Cette problématique s’impose de façon récurrente, depuis la publication de plusieurs études (REAL- LATE, ZEST LATE, PRODIGY, ITALIC…), et la réalisation de métaanalyses. ISAR-SAFE a confirmé la possibilité de stopper la DAPT à 6 mois. Cependant, plusieurs écueils méthodologiques sont communs à ces différentes études : la taille des effectifs, l’inhomogénéité des patients (patients bénéficiant d’une angioplastie programmée et patients en SCA), la variété des types de stents (1ère et 2e génération), ce qui a permis de raccourcir la durée de la DAPT avec les stents de nouvelles générations, en cas d’événements hémorragiques majeurs et/ou de nécessité d’une intervention urgente, de raccourcir les durées de DAPT en cas de stents actifs de 2e génération implatés chez des

patients coronariens stables (PCI programmée), mais n’a pas modifié la durée optimale de la DAPT post-SCA, qui reste d’au moins 1 an sur la base de 3 études majeures (CURE, TRITON, PLATO).

Faut-il prolonger la DAPT ?

L’ étude ARTIC-interruption n’a pas montré de bénéfices à poursuivre la DAPT au-delà d’un an, chez des patients majoritairement stables. L’étude DAPT a l’intérêt majeur d’avoir évalué un large spectre de patients coronariens, avec différents types de stents, et deux types de P2Y12i (Clopidogrel, et Prasugrel en « off-label »),avec une randomisation à 12 mois de suivi, entre une prolongation de la DAPT ou le maintien de l’aspirine en monothérapie. La prolongation de la DAPT permet une réduction des thromboses de stent, et des infarctus, dont 50% surviennent sur un autre territoire coronaire que celui stenté, avec un effet rebond, y compris lorsque la DAPT est stoppée à 30 mois. Le prix à payer dans cette étude est un excès d’hémorragies majeures, et de décès d’origine non- cardiovasculaire.
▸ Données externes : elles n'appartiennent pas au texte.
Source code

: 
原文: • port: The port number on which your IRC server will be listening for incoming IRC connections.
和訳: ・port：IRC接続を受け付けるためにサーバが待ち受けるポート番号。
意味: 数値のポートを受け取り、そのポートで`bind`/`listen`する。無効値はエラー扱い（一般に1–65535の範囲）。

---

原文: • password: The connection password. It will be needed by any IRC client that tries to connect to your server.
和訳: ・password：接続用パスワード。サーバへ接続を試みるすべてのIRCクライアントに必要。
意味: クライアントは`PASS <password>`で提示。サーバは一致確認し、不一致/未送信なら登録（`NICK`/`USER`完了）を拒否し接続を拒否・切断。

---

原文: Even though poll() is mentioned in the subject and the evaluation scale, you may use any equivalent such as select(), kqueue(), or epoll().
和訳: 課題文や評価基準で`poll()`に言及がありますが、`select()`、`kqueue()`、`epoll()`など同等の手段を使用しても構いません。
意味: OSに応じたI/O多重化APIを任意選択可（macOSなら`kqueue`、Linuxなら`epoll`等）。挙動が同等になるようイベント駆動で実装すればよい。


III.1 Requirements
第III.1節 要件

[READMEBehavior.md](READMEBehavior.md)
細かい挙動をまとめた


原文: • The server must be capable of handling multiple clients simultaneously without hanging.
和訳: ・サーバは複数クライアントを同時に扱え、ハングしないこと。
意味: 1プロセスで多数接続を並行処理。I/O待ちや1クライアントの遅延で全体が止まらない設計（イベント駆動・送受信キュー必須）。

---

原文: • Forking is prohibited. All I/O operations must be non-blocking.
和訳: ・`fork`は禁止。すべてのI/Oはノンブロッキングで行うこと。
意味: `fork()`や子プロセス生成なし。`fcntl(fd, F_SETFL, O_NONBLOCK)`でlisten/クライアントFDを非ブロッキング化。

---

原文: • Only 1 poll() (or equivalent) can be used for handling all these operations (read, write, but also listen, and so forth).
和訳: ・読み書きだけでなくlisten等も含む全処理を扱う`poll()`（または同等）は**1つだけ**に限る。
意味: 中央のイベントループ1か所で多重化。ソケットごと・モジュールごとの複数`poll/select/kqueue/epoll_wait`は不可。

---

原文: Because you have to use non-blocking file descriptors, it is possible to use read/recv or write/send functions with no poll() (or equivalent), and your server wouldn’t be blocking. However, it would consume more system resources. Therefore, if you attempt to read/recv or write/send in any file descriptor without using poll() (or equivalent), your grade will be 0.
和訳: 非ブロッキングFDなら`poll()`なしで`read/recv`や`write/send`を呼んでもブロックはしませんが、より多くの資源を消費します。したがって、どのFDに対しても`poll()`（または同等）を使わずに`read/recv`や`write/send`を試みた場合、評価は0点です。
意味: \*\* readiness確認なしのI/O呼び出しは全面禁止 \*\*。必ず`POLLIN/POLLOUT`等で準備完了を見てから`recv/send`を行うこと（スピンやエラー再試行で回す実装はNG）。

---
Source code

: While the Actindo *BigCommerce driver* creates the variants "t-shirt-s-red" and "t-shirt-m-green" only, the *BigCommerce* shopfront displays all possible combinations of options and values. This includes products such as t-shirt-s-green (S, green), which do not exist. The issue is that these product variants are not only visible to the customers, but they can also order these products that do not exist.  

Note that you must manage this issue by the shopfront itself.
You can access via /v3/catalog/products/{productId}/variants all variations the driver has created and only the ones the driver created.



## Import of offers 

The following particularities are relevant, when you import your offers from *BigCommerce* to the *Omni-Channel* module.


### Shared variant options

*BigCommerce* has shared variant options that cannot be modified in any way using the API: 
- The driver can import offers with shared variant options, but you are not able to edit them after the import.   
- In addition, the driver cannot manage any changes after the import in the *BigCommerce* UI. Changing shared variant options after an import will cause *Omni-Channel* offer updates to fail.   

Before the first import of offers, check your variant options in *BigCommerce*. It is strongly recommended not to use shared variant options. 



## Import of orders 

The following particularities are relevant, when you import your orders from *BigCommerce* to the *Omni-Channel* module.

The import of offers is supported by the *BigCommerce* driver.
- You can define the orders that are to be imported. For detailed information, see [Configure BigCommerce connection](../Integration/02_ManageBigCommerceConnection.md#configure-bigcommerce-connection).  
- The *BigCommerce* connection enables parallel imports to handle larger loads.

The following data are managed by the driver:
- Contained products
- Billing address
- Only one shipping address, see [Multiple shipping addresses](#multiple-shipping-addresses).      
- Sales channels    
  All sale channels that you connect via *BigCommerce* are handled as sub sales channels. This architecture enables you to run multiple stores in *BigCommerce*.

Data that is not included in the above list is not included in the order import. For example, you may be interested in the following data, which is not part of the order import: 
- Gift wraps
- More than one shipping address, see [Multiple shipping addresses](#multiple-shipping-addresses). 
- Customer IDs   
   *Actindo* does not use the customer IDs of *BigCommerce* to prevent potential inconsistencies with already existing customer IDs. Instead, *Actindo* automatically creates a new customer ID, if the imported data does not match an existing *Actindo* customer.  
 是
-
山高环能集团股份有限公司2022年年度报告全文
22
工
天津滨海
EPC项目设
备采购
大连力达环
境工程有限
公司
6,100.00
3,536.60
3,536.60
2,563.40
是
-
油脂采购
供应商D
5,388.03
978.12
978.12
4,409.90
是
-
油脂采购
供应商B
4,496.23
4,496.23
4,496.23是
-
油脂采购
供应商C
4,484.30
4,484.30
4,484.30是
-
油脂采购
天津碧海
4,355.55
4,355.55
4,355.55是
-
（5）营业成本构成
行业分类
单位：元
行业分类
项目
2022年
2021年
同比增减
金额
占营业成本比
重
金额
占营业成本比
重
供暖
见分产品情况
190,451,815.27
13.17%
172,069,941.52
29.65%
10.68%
L’étude PEGASUS s’est adressé à des patients coronariens stables, en introduisant la Ticagrelor à deux posologies (60 mg x2/j ou 90 mg x2/j), 1 à 3 ans après le SCA initial, le 3e groupe de randomisation demeurant sous Aspirine en monothérapie. Les effets cliniques ont été similaires avec les deux doses de Ticagrelor, avec un profil de tolérance plus favorable pour la plus faible dose de 60 mg x 2 par jour, qui devrait être le traitement de choix au-delà d’un an post-SCA en association avecl’aspirine. Une réduction des événements ischémiques a été observée (réduction des IDM, des AVC, de la mortalité cardiovasculaire) avec une tendance forte, bien que non significative, à la réduction de la mortalité totale. Il n’y a donc pas de signal défavorable, puisque l’excès d’hémorragies, attendu en prolongeant la bithérapie, ne s’accompagne pas d’un excès d’hémorragies intracrâniennes ni d’hémorragies fatales.

Conclusion

Le moment de l’initiation de la DAPT, le choix de l’inhibiteur des récepteurs P2Y12, la durée de la bithérapie antiagrégante plaquettaire sont mieux ciblés. Des données complémentaires sur plusieurs études (PRODIGY, DAPT, PEGASUS), couplées aux données des registres (registres scandinaves, registre français FAST-MI) devrait permettre d’optimiser la stratégie thérapeutique.